This invention relates to a method of diagnosing diseases by noting the streaming potential characteristics of a surface coated with the blood plasma protein of the patient.
The phenomenon of streaming potential is observed when a charged surface is placed in contact with water or an electrolyte solution such as a salt solution. In such a situation, there is a diffuse layer of ions held close to the surface which exactly balances the charge of the charged surface. If the fluid is caused to flow parallel to the charged surface, a charge separation is produced which gives rise to an electric potential difference. This is known as streaming potential.
It is to be noted, however, that there is a diffuse distribution of the attracted ions close to the charged surface, with the result that the electric potential falls off with increasing distance from the surface. When the fluid is caused to move across the surface, resulting in the creation of a streaming potential, the ions comprising the surface layer are stuck to the charged surface and don't move. The first ion movement is just outside this layer at a position known as the shear plane.

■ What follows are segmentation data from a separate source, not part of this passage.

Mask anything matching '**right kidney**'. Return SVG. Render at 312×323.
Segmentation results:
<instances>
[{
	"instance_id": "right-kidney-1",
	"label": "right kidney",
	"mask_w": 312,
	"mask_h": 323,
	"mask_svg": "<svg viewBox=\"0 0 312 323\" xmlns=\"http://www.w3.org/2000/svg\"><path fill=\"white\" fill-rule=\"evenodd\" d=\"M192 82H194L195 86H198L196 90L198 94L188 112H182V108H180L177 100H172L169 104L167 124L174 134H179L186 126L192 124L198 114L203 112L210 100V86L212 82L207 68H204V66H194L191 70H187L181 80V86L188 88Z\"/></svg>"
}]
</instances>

The potential of the shear plane may be calculated from the measurement of streaming potential and is known as the zeta potential.
Zeta potential values are determined by mathematical computation from streaming potential values and accordingly are derivative values. They are useful because they are independent of stream flow rates. In the present discussion the two terms "streaming potential" and "zeta potential" are used interchangeably, since they represent two different modes of expression of the characteristic which is useful in the diagnosis of disease by the presently described method.